The scope of the grand jury’s investigation included all contracts of more than $50,000, which are supposed to receive approval from the Board of Supervisors. In its investigation of the 2015-16 county budget, the grand jury attempted to determine how many contracts were current, the total dollar amounts for those contracts and what percentage of the county budget those contracts represented. Unfortunately, the HCCGJ “was informed by various departments that the answers were unknown and/or unavailable,” hinting at a deep level of dysfunction in this process. When the jury asked for additional information in order to analyze the procurement process, it was told the same thing: The information was unknown or unavailable. This response, the report notes drily, “raises several questions.”

The investigation also revealed a common practice of splitting contracts that totaled at more than $50,000, therefore bypassing the need for approval from the Board of Supervisors, and an inadequate system for tracking the performance and reliability of vendors.

A lack of tracking could result in some embarrassing and potentially dangerous situations for the county. The grand jury cited one example of a vendor who had worked with 14 other counties but whose contract was discontinued by all counties but Humboldt after it was revealed its CEO had multiple charges for drug and alcohol related offenses.

“While no deliberate malfeasance was revealed, there was no apparent oversight exercised to prevent any misconduct, misrepresentation, breach of contract, nor the appearance thereof,” the report says. “There is no apparent system in place to alert those negotiating pending contracts to possible ethical or legal issues of potential vendors seeking to do business with the County.”

Moreover, there is “no apparent” system in place to make sure vendors are actually performing according to specifications, and when there is a system in place, there is little to no oversight ensuring that it is actually being followed.

For example, Traditions Behavioral Health, the recipient of a $3.5 million one year contract with the county’s mental health branch, was obligated to conduct semiannual performance evaluations. The first such evaluation was due in September of 2015, but had not been completed as of May.

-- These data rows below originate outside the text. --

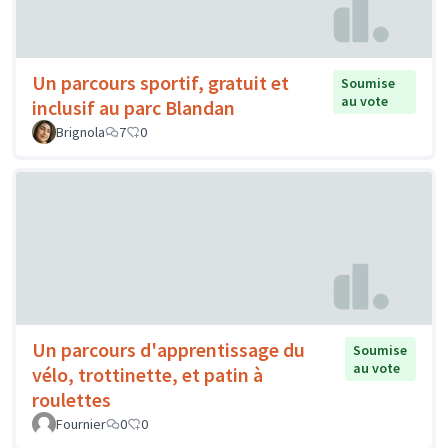
Un parcours sportif, gratuit et
Soumise
au vote
inclusif au parc Blandan
Brignola
7
0
Un parcours d'apprentissage du
Soumise
au vote
vélo, trottinette, et patin à
roulettes
Fournier
0
0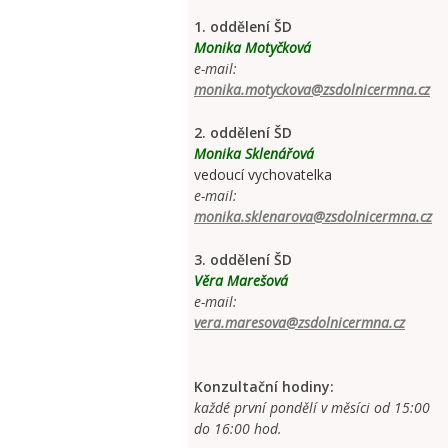
1. oddělení ŠD
Monika Motyčková
e-mail:
monika.motyckova@zsdolnicermna.cz
2. oddělení ŠD
Monika Sklenářová
vedoucí vychovatelka
e-mail:
monika.sklenarova@zsdolnicermna.cz
3. oddělení ŠD
Věra Marešová
e-mail:
vera.maresova@zsdolnicermna.cz
Konzultační hodiny:
každé první pondělí v měsíci od 15:00
do 16:00 hod.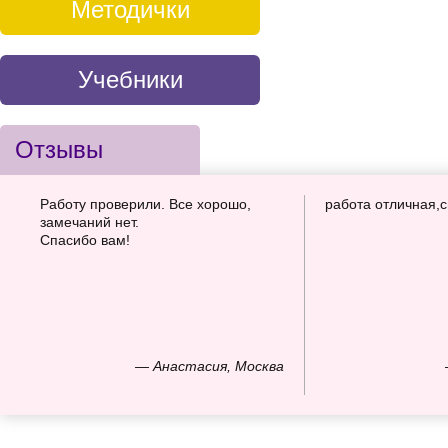
Методички
Учебники
Отзывы
Работу проверили. Все хорошо,
работа отличная,
замечаний нет.
Спасибо вам!
— Анастасия, Москва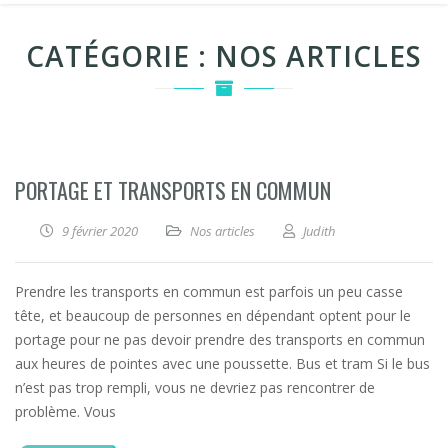
CATÉGORIE :
NOS ARTICLES
PORTAGE ET TRANSPORTS EN COMMUN
9 février 2020
Nos articles
Judith
Prendre les transports en commun est parfois un peu casse
tête, et beaucoup de personnes en dépendant optent pour le
portage pour ne pas devoir prendre des transports en commun
aux heures de pointes avec une poussette. Bus et tram Si le bus
n’est pas trop rempli, vous ne devriez pas rencontrer de
problème. Vous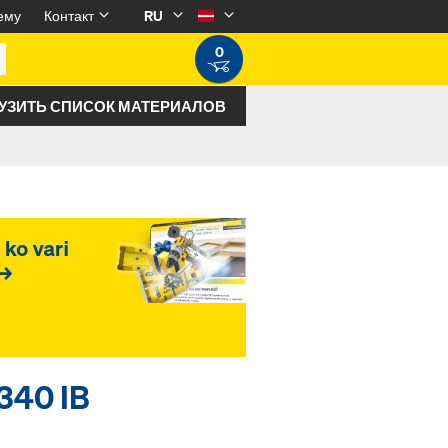
ему
Контакт
RU
0
УЗИТЬ СПИСОК МАТЕРИАЛОВ
340 IB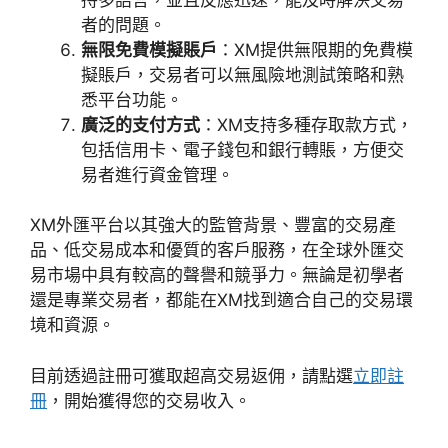
者的問題。
無限免費模擬賬戶
：XM提供無限期的免費模
擬賬戶，交易者可以無風險地測試策略和熟
悉平台功能。
廣泛的支付方式
：XM支持多種存取款方式，
包括信用卡、電子錢包和銀行轉賬，方便交
易者進行資金管理。
XM外匯平台以其強大的監管背景、豐富的交易產
品、低交易成本和優質的客戶服務，在全球外匯交
易市場中具有較高的聲譽和競爭力。無論是初學者
還是專業交易者，都能在XM找到適合自己的交易環
境和資源。
目前透過註冊可獲取超高交易返佣，請點選
立即註
冊
，開始獲得您的交易收入。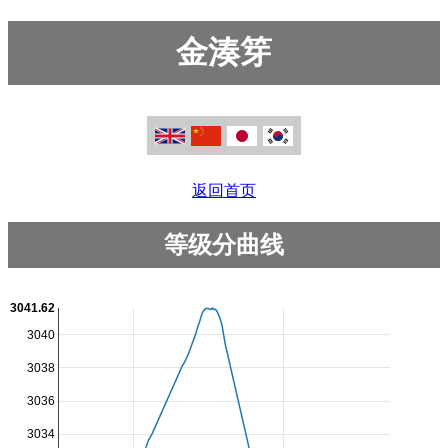
金湊笌
返回首页
等级分曲线
3041.62
3040
3038
3036
3034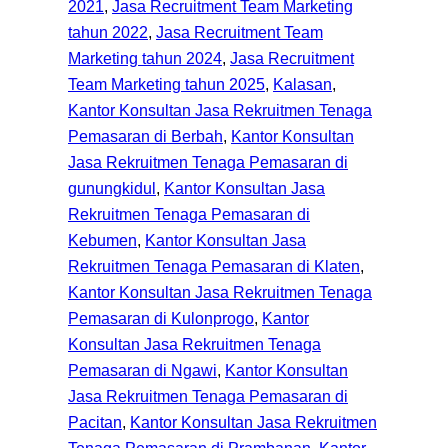
2021
, 
Jasa Recruitment Team Marketing
tahun 2022
, 
Jasa Recruitment Team
Marketing tahun 2024
, 
Jasa Recruitment
Team Marketing tahun 2025
, 
Kalasan
, 
Kantor Konsultan Jasa Rekruitmen Tenaga
Pemasaran di Berbah
, 
Kantor Konsultan
Jasa Rekruitmen Tenaga Pemasaran di
gunungkidul
, 
Kantor Konsultan Jasa
Rekruitmen Tenaga Pemasaran di
Kebumen
, 
Kantor Konsultan Jasa
Rekruitmen Tenaga Pemasaran di Klaten
, 
Kantor Konsultan Jasa Rekruitmen Tenaga
Pemasaran di Kulonprogo
, 
Kantor
Konsultan Jasa Rekruitmen Tenaga
Pemasaran di Ngawi
, 
Kantor Konsultan
Jasa Rekruitmen Tenaga Pemasaran di
Pacitan
, 
Kantor Konsultan Jasa Rekruitmen
Tenaga Pemasaran di Prambanan
, 
Kantor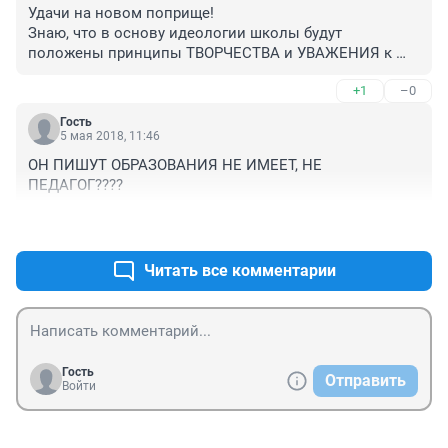
подписантов" определенной национальной 
Удачи на новом поприще!

принадлежности, не знающих ни наш город, ни 
Знаю, что в основу идеологии школы будут 
настроений простого народа, но выступивших в 
положены принципы ТВОРЧЕСТВА и УВАЖЕНИЯ к 
поддержку «своего», а на деле – в поддержку 
историческим традициям КУЛЬТУРЫ-ОБРАЗОВАНИЯ- 
зарвавшейся на бюджетных харчах "мильграмовской" 
+1
–0
ЛИЧНОЧТИ!.............................

клики, то Гладнев и до сих пор был бы министром 
культуры, и не плохим министром. Удачи Вам, Игорь 
Гость
Оппонентам, зацикливающимся "про коровяк": А 
5 мая 2018, 11:46
Алексеевич!
каким бы директором школы стал ваш миль-грамм(а 
ОН ПИШУТ ОБРАЗОВАНИЯ НЕ ИМЕЕТ, НЕ 
какова фонетика фамилии..??? ). Вы бы отдали своих 
ПЕДАГОГ????
детей к нему на воспитание?....

Что он воспитал бы
+0
–0
Читать все комментарии
Гость
Отправить
Войти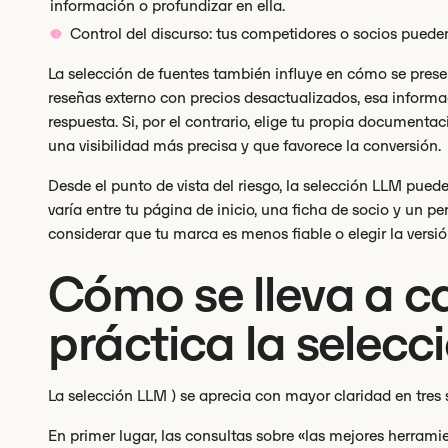
información o profundizar en ella.
Control del discurso: tus competidores o socios pueden 
La selección de fuentes también influye en cómo se presen
reseñas externo con precios desactualizados, esa informac
respuesta. Si, por el contrario, elige tu propia document
una visibilidad más precisa y que favorece la conversión.
Desde el punto de vista del riesgo, la selección LLM pued
varía entre tu página de inicio, una ficha de socio y un per
considerar que tu marca es menos fiable o elegir la versi
Cómo se lleva a c
práctica la selec
La selección LLM ) se aprecia con mayor claridad en tres 
En primer lugar, las consultas sobre «las mejores herramie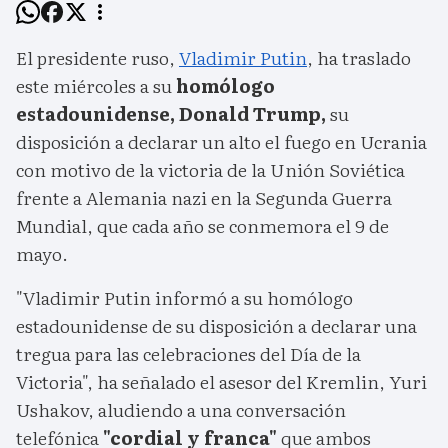
El presidente ruso,
Vladimir Putin
, ha traslado
este miércoles a su
homólogo
estadounidense, Donald Trump,
su
disposición a declarar un alto el fuego en Ucrania
con motivo de la victoria de la Unión Soviética
frente a Alemania nazi en la Segunda Guerra
Mundial, que cada año se conmemora el 9 de
mayo.
"Vladimir Putin informó a su homólogo
estadounidense de su disposición a declarar una
tregua para las celebraciones del Día de la
Victoria", ha señalado el asesor del Kremlin, Yuri
Ushakov, aludiendo a una conversación
telefónica
"cordial y franca"
que ambos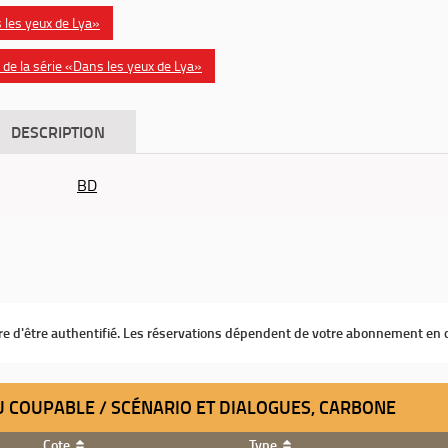
s les yeux de Lya»
de la série «Dans les yeux de Lya»
DESCRIPTION
BD
ire d'être authentifié. Les réservations dépendent de votre abonnement en 
DU COUPABLE / SCÉNARIO ET DIALOGUES, CARBONE
Cote
Type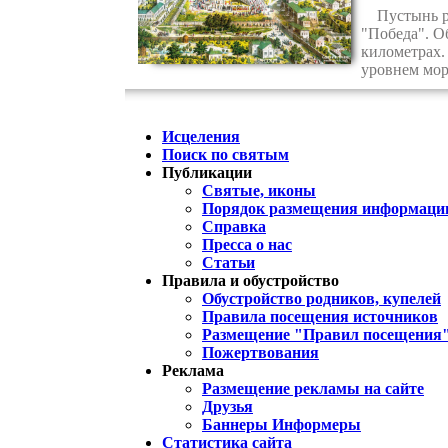
Пустынь рас
"Победа". О
километрах.
уровнем мор
Исцеления
Поиск по святым
Публикации
Святые, иконы
Порядок размещения информации
Справка
Пресса о нас
Статьи
Правила и обустройство
Обустройство родников, купелей
Правила посещения источников
Размещение "Правил посещения
Пожертвования
Реклама
Размещение рекламы на сайте
Друзья
Баннеры Информеры
Статистика сайта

To remedy these issues, the jury recommended creating an “impartial, experienced group of experts” to review contracts and purchasing. It also supports the consolidation of several positions within the finance department as a starting point to create a centralized system.

“Because of current low staffing levels and insufficient staff training in most departments, many of the functions of oversight and accountability are at risk,” the report warns.

Will the county heed these warnings? History does not set a positive precedent. A similar set of suggestions was presented by the grand jury in 1998, but the Board of Supervisors failed to adopt them, alleging it would “not be a cost-saving measure.” This assumption, the report insinuates, was ultimately ironic:

“The HCCGJ believes that had these changes been made when they were first proposed, many of the weaknesses found in the current county procurement structure would not exist. It is also very likely that the overall savings associated with greater efficiency and budget sustainability would have clearly been a long-term benefit to the county.”